Extracted data -
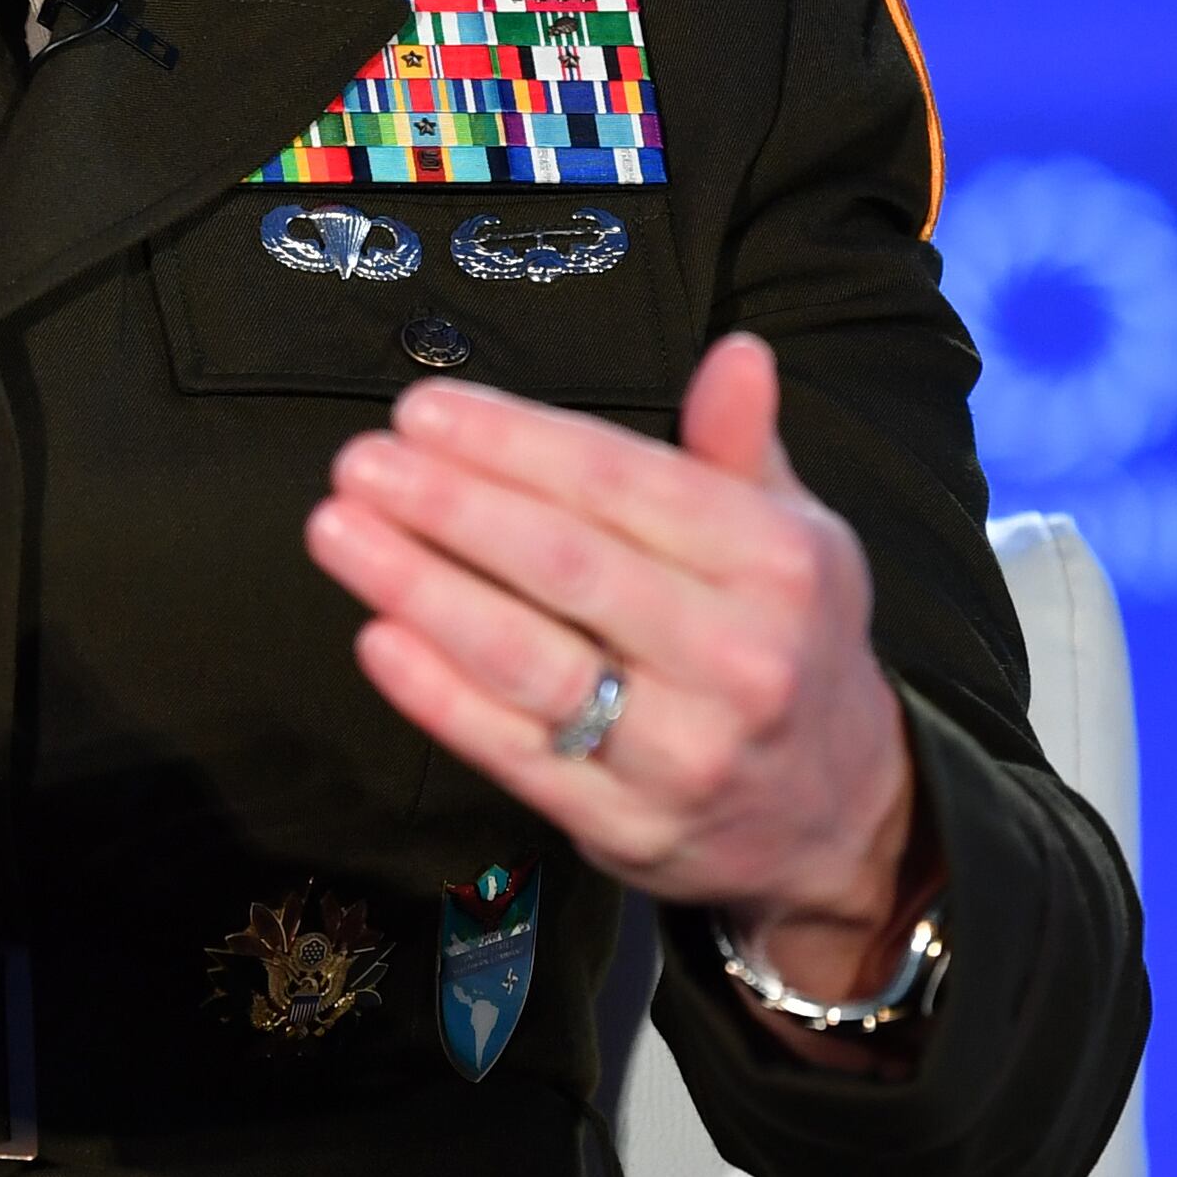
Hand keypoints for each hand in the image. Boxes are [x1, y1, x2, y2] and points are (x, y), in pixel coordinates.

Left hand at [304, 334, 921, 1050]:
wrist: (837, 819)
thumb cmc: (788, 646)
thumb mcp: (795, 537)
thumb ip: (740, 448)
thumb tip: (737, 353)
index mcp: (778, 565)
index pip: (624, 483)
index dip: (513, 442)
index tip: (423, 410)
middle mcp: (739, 658)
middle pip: (568, 566)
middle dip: (451, 506)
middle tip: (362, 463)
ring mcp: (682, 751)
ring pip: (531, 662)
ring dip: (421, 589)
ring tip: (339, 532)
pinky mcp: (626, 824)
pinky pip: (515, 752)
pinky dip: (438, 695)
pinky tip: (376, 636)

Work required - Please report how many lines of the listing contain the word "pinky", and include nothing beyond that number.

Solution below - 4